Please show each line below that contains the string "keepwork".

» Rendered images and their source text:
^^^^^^^^^^^^^^^^
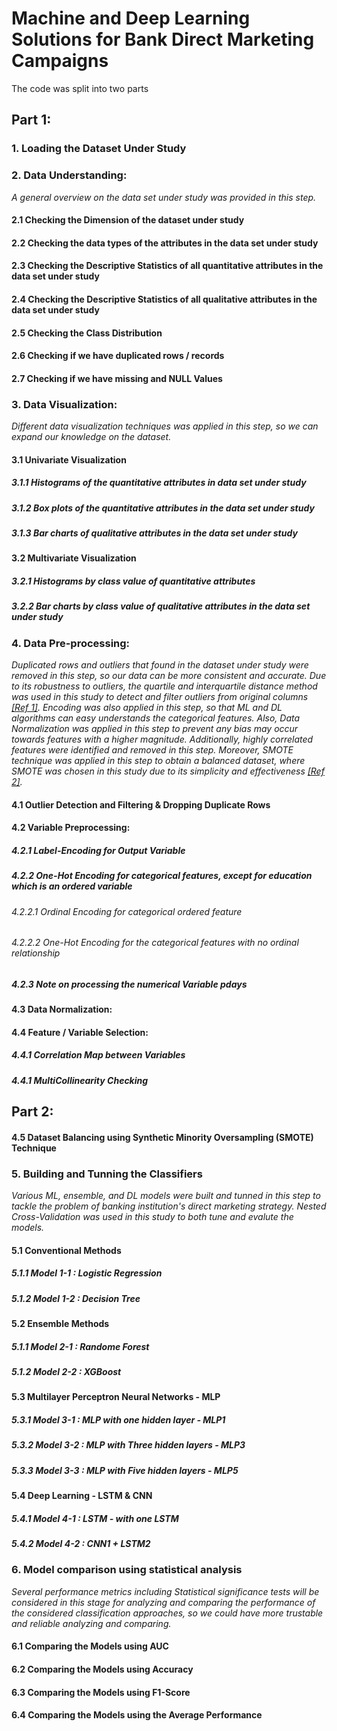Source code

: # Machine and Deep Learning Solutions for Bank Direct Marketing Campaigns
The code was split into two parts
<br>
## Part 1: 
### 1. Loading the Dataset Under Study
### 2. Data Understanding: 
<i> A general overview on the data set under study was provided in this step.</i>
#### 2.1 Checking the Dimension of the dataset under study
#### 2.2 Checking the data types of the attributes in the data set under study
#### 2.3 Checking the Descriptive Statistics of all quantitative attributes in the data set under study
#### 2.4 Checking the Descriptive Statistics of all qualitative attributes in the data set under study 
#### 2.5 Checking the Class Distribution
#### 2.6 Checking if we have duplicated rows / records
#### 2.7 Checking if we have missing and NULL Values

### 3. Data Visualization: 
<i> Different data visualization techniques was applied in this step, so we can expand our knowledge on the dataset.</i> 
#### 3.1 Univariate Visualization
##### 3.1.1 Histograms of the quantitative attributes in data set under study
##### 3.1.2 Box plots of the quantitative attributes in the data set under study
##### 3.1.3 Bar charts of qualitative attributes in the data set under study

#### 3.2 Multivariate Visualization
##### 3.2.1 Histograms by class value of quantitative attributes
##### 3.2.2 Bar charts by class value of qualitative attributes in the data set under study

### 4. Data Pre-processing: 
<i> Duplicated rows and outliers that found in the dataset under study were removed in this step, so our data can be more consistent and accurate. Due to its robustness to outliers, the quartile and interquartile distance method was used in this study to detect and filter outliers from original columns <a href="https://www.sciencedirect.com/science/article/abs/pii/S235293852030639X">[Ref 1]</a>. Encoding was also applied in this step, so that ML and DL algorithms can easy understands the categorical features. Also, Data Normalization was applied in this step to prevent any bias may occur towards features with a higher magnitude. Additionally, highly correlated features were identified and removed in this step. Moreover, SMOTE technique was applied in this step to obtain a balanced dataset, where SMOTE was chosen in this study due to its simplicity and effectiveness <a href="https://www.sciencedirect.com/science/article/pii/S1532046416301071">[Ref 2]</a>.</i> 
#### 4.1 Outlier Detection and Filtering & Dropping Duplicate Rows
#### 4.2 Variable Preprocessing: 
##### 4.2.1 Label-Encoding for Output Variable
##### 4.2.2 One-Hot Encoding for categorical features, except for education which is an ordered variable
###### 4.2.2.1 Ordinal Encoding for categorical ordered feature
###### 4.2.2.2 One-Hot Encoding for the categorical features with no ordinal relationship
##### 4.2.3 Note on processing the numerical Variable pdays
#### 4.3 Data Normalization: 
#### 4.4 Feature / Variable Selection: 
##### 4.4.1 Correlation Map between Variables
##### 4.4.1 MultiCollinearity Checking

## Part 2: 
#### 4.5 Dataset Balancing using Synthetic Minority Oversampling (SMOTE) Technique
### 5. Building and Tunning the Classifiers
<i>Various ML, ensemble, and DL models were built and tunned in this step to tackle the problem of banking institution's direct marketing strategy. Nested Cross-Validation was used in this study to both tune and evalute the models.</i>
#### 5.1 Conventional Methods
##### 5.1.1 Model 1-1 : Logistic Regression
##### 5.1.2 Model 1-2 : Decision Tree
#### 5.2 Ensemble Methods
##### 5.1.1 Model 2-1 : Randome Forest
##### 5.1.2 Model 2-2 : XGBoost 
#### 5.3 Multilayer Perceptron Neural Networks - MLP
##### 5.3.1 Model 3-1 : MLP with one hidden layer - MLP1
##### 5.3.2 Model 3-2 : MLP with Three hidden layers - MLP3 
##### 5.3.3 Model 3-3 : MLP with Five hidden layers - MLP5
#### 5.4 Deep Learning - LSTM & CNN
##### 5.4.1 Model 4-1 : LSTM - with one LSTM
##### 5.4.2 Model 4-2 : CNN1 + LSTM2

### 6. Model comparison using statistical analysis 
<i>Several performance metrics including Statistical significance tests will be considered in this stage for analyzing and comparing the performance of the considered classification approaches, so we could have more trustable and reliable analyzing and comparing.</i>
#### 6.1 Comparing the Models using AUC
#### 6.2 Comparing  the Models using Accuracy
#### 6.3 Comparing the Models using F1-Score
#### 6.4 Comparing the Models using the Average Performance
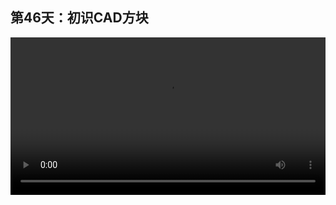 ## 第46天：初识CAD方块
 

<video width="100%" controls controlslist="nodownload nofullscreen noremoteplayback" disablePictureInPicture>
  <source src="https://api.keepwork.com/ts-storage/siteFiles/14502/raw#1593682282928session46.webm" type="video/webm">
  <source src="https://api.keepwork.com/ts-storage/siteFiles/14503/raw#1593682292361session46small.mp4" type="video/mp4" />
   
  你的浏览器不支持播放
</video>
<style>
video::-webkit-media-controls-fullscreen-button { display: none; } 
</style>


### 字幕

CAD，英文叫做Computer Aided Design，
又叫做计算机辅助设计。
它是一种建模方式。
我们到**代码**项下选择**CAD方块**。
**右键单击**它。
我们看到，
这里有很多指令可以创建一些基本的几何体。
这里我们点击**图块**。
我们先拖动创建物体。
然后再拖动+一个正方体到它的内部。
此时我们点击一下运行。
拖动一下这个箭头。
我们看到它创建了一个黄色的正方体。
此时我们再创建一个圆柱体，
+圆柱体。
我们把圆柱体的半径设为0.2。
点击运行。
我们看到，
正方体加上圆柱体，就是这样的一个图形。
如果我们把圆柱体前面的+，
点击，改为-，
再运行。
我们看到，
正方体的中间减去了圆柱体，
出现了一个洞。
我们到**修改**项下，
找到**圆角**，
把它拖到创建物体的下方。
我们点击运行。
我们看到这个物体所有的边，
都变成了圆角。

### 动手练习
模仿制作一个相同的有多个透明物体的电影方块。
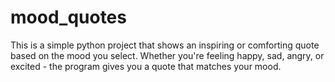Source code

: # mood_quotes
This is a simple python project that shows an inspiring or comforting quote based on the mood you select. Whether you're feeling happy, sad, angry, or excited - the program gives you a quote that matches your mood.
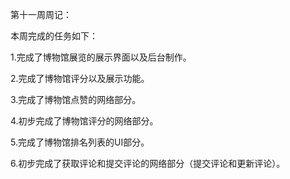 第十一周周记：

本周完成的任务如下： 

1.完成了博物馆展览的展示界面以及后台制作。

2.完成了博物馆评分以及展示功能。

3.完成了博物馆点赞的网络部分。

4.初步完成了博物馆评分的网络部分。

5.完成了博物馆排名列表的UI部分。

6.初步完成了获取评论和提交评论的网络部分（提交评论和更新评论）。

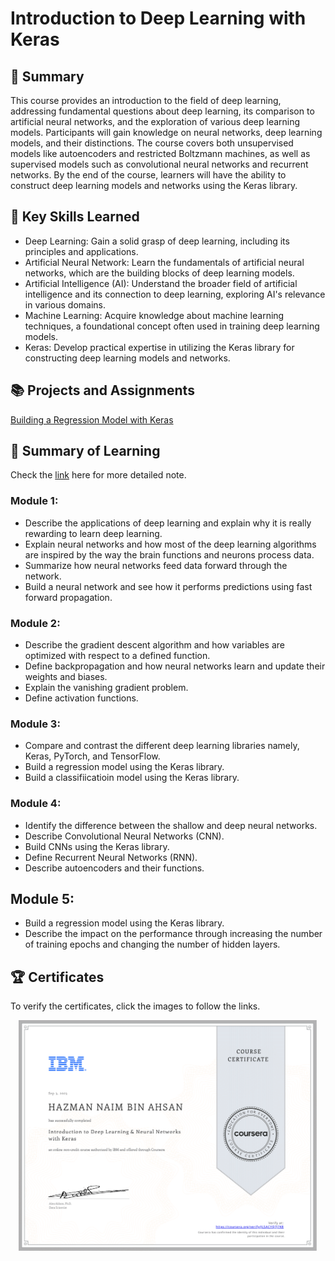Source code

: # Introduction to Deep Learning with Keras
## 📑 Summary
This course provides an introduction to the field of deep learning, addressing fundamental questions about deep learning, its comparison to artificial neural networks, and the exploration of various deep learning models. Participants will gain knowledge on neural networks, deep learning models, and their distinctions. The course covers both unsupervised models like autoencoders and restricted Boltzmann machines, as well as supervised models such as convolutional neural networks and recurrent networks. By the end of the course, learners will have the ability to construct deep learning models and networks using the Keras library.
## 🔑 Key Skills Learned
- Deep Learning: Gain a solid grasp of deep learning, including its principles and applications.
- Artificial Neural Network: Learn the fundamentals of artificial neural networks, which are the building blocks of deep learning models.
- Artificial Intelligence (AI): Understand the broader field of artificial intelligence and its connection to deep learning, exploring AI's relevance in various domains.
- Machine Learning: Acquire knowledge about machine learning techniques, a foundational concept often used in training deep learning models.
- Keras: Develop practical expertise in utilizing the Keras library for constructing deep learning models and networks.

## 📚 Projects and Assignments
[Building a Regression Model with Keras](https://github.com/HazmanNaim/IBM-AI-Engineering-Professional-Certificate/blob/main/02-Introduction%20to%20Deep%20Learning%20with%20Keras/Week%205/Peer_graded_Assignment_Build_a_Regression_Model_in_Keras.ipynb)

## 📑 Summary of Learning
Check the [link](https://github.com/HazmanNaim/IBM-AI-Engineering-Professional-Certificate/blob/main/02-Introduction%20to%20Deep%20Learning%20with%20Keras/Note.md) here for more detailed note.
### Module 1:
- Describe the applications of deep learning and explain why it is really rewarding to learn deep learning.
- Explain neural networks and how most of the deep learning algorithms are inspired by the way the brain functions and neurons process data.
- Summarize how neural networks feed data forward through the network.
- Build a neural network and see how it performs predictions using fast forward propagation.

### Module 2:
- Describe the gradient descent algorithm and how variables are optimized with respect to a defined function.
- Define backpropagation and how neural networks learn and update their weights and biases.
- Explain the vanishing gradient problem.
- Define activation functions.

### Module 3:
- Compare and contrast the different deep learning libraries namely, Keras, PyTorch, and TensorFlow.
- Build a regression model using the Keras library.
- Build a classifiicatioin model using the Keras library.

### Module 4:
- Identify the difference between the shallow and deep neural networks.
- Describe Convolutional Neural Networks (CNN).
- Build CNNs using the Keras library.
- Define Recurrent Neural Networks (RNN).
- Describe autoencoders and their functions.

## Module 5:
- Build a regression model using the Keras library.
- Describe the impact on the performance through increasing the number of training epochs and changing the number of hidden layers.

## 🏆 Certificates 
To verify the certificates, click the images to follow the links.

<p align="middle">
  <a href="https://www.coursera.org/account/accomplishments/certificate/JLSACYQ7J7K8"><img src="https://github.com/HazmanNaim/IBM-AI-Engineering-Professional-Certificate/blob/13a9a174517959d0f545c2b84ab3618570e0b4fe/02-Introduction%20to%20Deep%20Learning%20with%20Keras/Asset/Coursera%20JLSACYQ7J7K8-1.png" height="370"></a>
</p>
^^^^^^^^^^^^^^^^
» OUTPUT FOR THIS EXERCISE:
  <source src="https://api.keepwork.com/ts-storage/siteFiles/14502/raw#1593682282928session46.webm" type="video/webm">
  <source src="https://api.keepwork.com/ts-storage/siteFiles/14503/raw#1593682292361session46small.mp4" type="video/mp4" />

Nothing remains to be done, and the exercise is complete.